The forum highlights a series of initiatives and structures to turn matters around and achieve the targets set by focusing on the following points;
- Image of the industry
- Respect for employees
- Reviewing Health and Safety
- Reviewing site conditions
- Reviewing pay and conditions
- Investing in people
- Management and supervision
- Identifying roles.
3.7 Lean construction – The Bridge between Construction and Manufacturing
The concept of lean thinking, as with most innovative initiatives originates from Japan. It was widely used in the Japanese automotive industry and marketed by Toyota on an international scale. It was bought to the attention of the construction industry by Egan in his ‘Rethinking Construction’ report in 1998.
In simplistic terms it involves stripping down every process and procedure down to its core elements that add value to the client, and regarding any others as waste that can be progressively eliminated. This procedure of stripping down is carried out through the whole value stream from all organisations involved including those in the supply chain, production and logistics.

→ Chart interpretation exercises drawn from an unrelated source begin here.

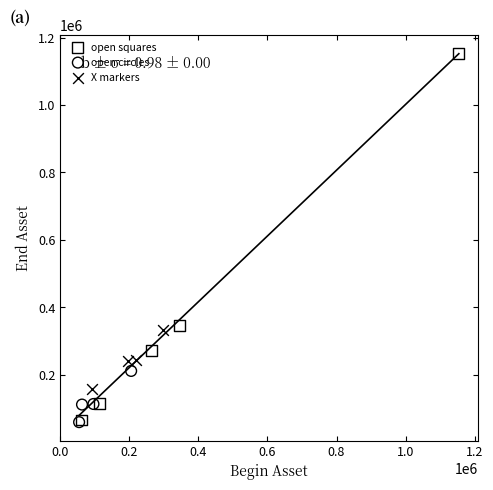

Which series has the widest spread of Y values?

open squares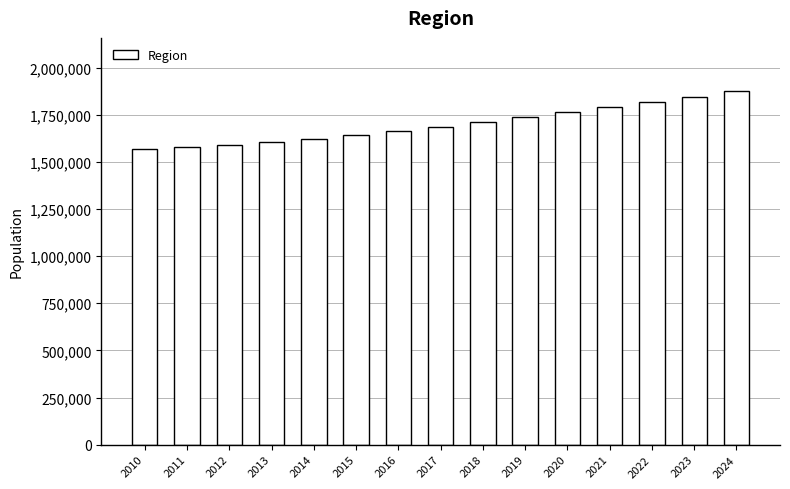

What is the greatest value displayed?

1876794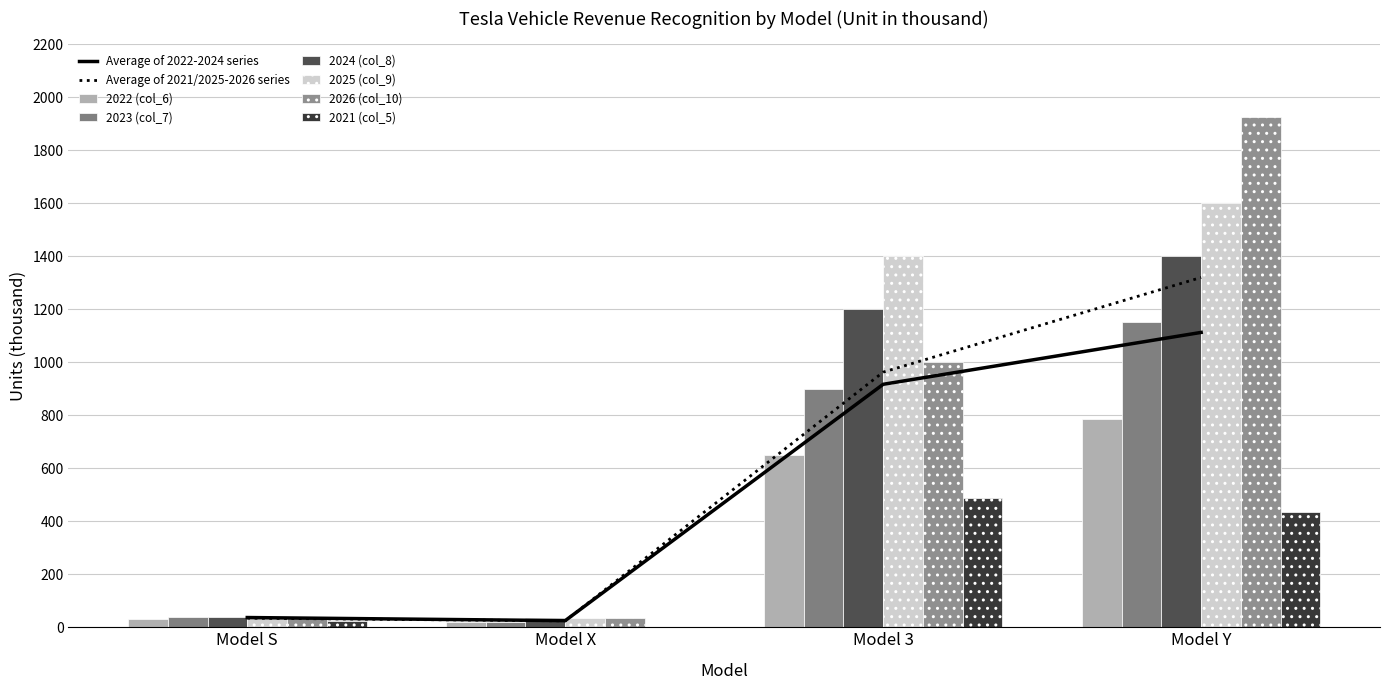

True or false: 2026 (col_10) has a value of 2767.8 at Model Y.

False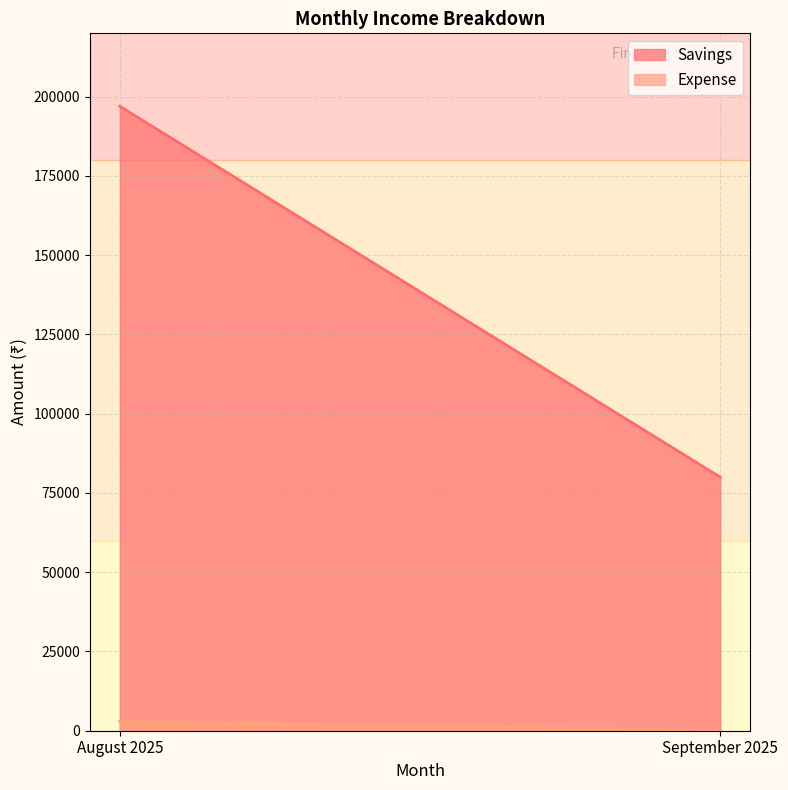

What is the sum of all Savings values?

277000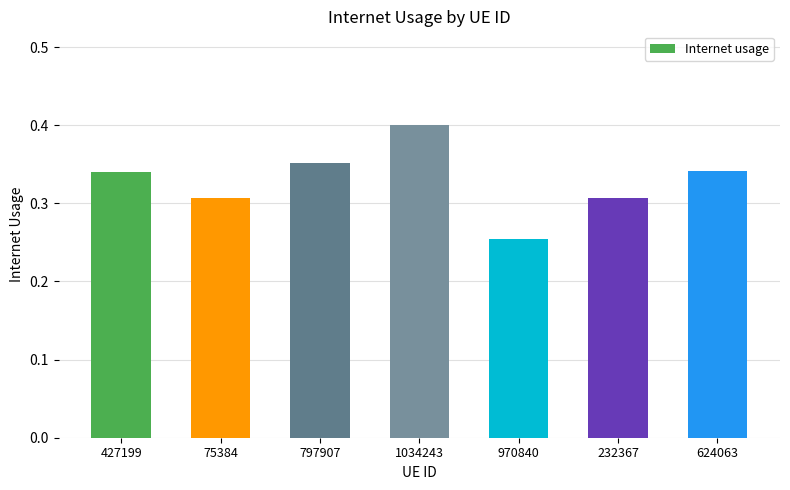

Which has a higher value, 75384 or 1034243?

1034243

To be totally effective and efficient it requires new relationships between supply chain members and new ways of working. This can prove to be a difficult process to begin with as the supply chain is designed to be efficient as possible, however by streamlining the already efficient supply chain can prove to be beneficial. Typically this involves CAD, standardised products, computer modelling of components as well as off site fabrication.
In the interest of this thesis it is necessary to comment on lean construction as it is a by product of supply chain, strategic partnering and integrating teams. It is recommended by Latham and Egan as well as the NAO in the document ‘Modernising Construction’. In 2003 the Department for Trade and Industry launched the Construction Lean Improvement Programme (CLIP) to implement lean construction on a national scale promoting the concept as well as running workshops for organisations demonstrating its benefits. (www.lead-edge.co.uk)
I believe it is important to highlight in brief the introduction of lean construction in this thesis however to discuss this in depth is beyond my scope as this deviates from my objectives and would require research to be carried out from a different perspective.